### What you are asked to do
Write out the text of every record again, swapping "Detail" for "Details" and leaving everything else untouched.

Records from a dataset
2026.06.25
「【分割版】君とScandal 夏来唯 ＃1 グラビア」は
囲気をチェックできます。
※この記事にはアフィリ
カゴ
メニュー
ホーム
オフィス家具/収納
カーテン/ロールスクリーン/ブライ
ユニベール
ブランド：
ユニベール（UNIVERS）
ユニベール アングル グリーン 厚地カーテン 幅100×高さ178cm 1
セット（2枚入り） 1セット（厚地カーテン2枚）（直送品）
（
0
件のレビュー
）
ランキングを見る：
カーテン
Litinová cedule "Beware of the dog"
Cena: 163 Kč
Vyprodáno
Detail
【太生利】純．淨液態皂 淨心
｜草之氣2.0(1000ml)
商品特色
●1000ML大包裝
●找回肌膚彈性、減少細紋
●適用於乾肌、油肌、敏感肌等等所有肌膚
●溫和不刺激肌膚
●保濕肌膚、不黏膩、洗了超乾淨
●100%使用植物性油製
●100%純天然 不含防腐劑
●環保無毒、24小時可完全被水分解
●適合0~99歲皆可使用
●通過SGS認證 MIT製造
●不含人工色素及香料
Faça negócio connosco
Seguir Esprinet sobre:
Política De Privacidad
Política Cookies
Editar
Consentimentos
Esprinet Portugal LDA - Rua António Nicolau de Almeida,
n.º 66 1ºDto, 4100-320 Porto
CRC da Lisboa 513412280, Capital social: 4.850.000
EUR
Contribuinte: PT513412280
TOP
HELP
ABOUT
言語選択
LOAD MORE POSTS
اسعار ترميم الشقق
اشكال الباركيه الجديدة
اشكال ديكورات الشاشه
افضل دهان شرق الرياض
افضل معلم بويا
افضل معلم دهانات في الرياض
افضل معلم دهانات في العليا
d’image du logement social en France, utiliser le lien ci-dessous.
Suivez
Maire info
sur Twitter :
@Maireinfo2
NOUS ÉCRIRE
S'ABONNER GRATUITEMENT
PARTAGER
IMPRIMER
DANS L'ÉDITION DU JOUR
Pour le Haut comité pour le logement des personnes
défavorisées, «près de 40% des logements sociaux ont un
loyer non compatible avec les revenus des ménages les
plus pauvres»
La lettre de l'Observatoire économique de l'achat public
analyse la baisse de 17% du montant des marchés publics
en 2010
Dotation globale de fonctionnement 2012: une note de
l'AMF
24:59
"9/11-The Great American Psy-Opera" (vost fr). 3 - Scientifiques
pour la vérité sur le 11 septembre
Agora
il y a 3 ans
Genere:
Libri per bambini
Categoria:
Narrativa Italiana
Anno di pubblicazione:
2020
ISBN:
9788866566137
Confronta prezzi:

### Task result
2026.06.25
「【分割版】君とScandal 夏来唯 ＃1 グラビア」は
囲気をチェックできます。
※この記事にはアフィリ
カゴ
メニュー
ホーム
オフィス家具/収納
カーテン/ロールスクリーン/ブライ
ユニベール
ブランド：
ユニベール（UNIVERS）
ユニベール アングル グリーン 厚地カーテン 幅100×高さ178cm 1
セット（2枚入り） 1セット（厚地カーテン2枚）（直送品）
（
0
件のレビュー
）
ランキングを見る：
カーテン
Litinová cedule "Beware of the dog"
Cena: 163 Kč
Vyprodáno
Details
【太生利】純．淨液態皂 淨心
｜草之氣2.0(1000ml)
商品特色
●1000ML大包裝
●找回肌膚彈性、減少細紋
●適用於乾肌、油肌、敏感肌等等所有肌膚
●溫和不刺激肌膚
●保濕肌膚、不黏膩、洗了超乾淨
●100%使用植物性油製
●100%純天然 不含防腐劑
●環保無毒、24小時可完全被水分解
●適合0~99歲皆可使用
●通過SGS認證 MIT製造
●不含人工色素及香料
Faça negócio connosco
Seguir Esprinet sobre:
Política De Privacidad
Política Cookies
Editar
Consentimentos
Esprinet Portugal LDA - Rua António Nicolau de Almeida,
n.º 66 1ºDto, 4100-320 Porto
CRC da Lisboa 513412280, Capital social: 4.850.000
EUR
Contribuinte: PT513412280
TOP
HELP
ABOUT
言語選択
LOAD MORE POSTS
اسعار ترميم الشقق
اشكال الباركيه الجديدة
اشكال ديكورات الشاشه
افضل دهان شرق الرياض
افضل معلم بويا
افضل معلم دهانات في الرياض
افضل معلم دهانات في العليا
d’image du logement social en France, utiliser le lien ci-dessous.
Suivez
Maire info
sur Twitter :
@Maireinfo2
NOUS ÉCRIRE
S'ABONNER GRATUITEMENT
PARTAGER
IMPRIMER
DANS L'ÉDITION DU JOUR
Pour le Haut comité pour le logement des personnes
défavorisées, «près de 40% des logements sociaux ont un
loyer non compatible avec les revenus des ménages les
plus pauvres»
La lettre de l'Observatoire économique de l'achat public
analyse la baisse de 17% du montant des marchés publics
en 2010
Dotation globale de fonctionnement 2012: une note de
l'AMF
24:59
"9/11-The Great American Psy-Opera" (vost fr). 3 - Scientifiques
pour la vérité sur le 11 septembre
Agora
il y a 3 ans
Genere:
Libri per bambini
Categoria:
Narrativa Italiana
Anno di pubblicazione:
2020
ISBN:
9788866566137
Confronta prezzi:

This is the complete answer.